» Page:
>>>

On 5 March, two weeks before the first phase of polling in Elections 2024, television channels went into an overdrive over a report that Prime Minister Narendra Modi had asked top bureaucrats to come up with a 100-day plan for “path-breaking ideas for reforms, for accelerating growth”.

On 17 April, the inevitability narrative was kept alive with a well-time plant in the media that Modi had told his bureaucrats “when I come back in June” he wanted to review both the 100-day and the five-year plan and it better be ready.

On 2 June, the day after the last votes had been cast, exit fantasy polls had gifted the BJP/NDA with a super-majority and Modi had finished his TV mini-series on meditating in Kanyakumari, the media was again in a tizzy about how the tireless PM had gone straight back to work. He chaired seven meetings that day, we were told, to review the 100-day plan.

In that timeline lies the narrative arc of this elections 2024 cycle. It is also Modi’s first moment of realisation of the Pyrrhic nature of his “victory – with the BJP at 240 seats falling well short of even a simple majority of 272, his days of running the country by imperial fiat are over.

<<<

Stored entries
>>>

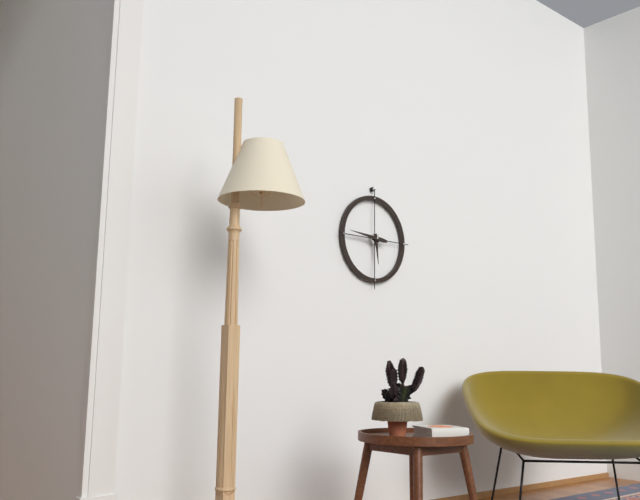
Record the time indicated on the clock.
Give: 5:46
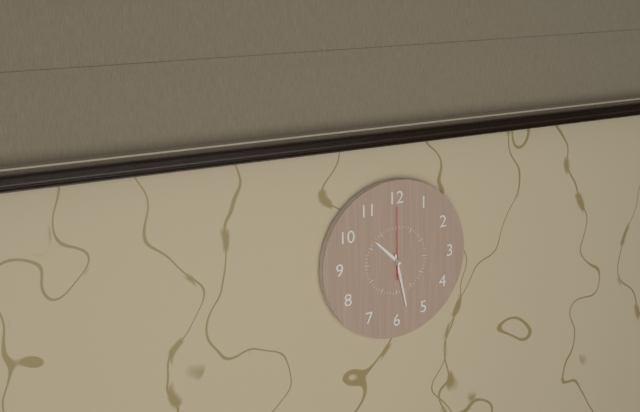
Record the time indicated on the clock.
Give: 10:28:00
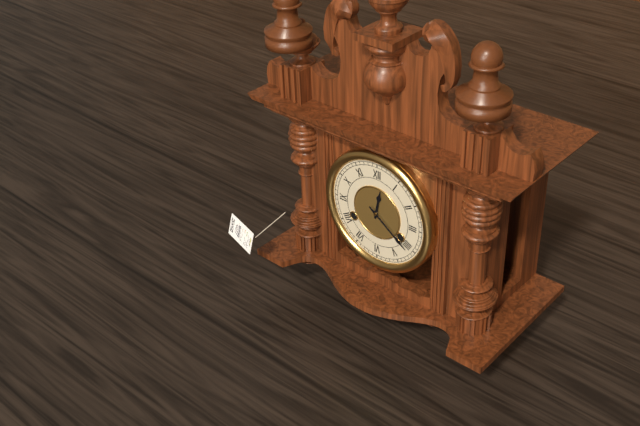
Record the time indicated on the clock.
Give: 12:21
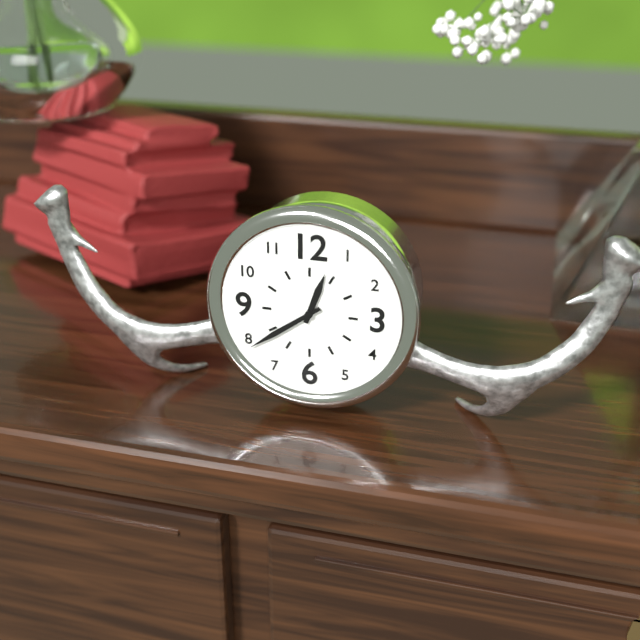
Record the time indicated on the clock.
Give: 12:39
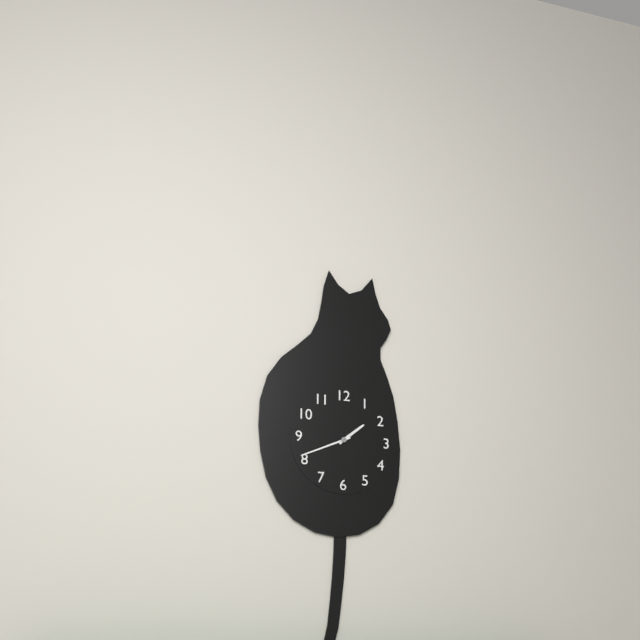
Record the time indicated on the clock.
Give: 1:41
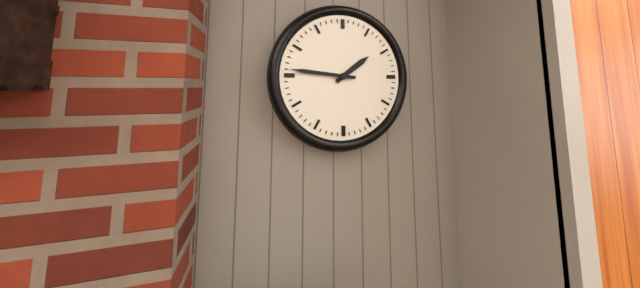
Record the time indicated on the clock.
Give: 1:46
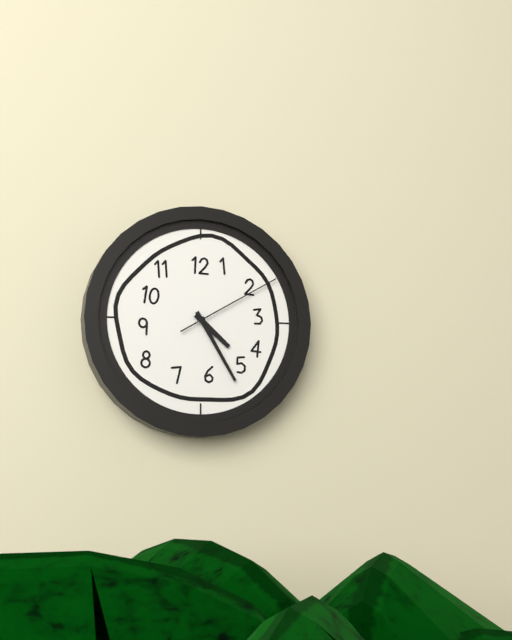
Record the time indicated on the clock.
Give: 4:25:10
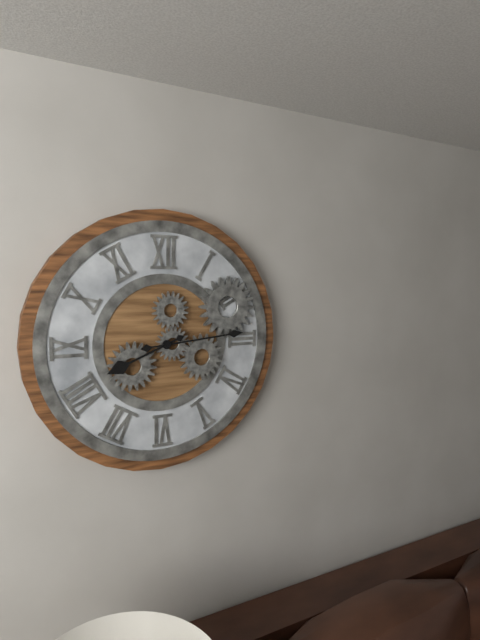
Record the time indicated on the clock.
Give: 8:14
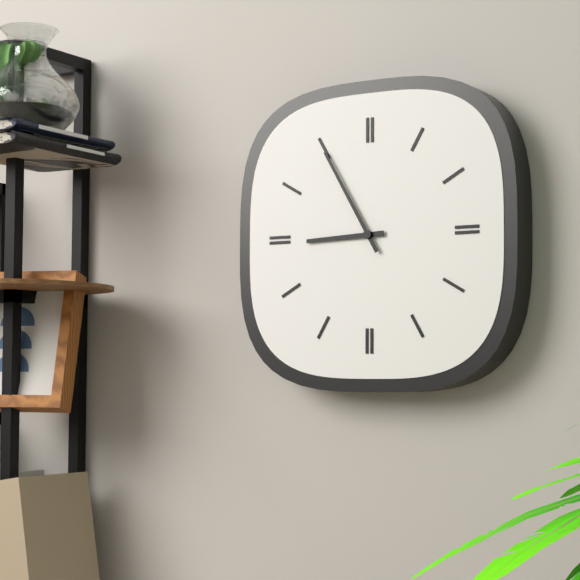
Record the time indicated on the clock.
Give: 8:55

<<<

» Problems to solve:
[1] Write out the part of the piece on the 100-day plan from "On 17 April, the" down to "better be ready.".
[2] Put every line of the time reading records into a Markdown table with the columns Row and Line, skipping blank lines. Leave out the pictures.
These records are unrelated to the piece on the 100-day plan.

» Written answers:
[1]
On 17 April, the inevitability narrative was kept alive with a well-time plant in the media that Modi had told his bureaucrats “when I come back in June” he wanted to review both the 100-day and the five-year plan and it better be ready.

[2]
| Row | Line |
|---|---|
| 1 | Record the time indicated on the clock. |
| 2 | Give: 5:46 |
| 3 | Record the time indicated on the clock. |
| 4 | Give: 10:28:00 |
| 5 | Record the time indicated on the clock. |
| 6 | Give: 12:21 |
| 7 | Record the time indicated on the clock. |
| 8 | Give: 12:39 |
| 9 | Record the time indicated on the clock. |
| 10 | Give: 1:41 |
| 11 | Record the time indicated on the clock. |
| 12 | Give: 1:46 |
| 13 | Record the time indicated on the clock. |
| 14 | Give: 4:25:10 |
| 15 | Record the time indicated on the clock. |
| 16 | Give: 8:14 |
| 17 | Record the time indicated on the clock. |
| 18 | Give: 8:55 |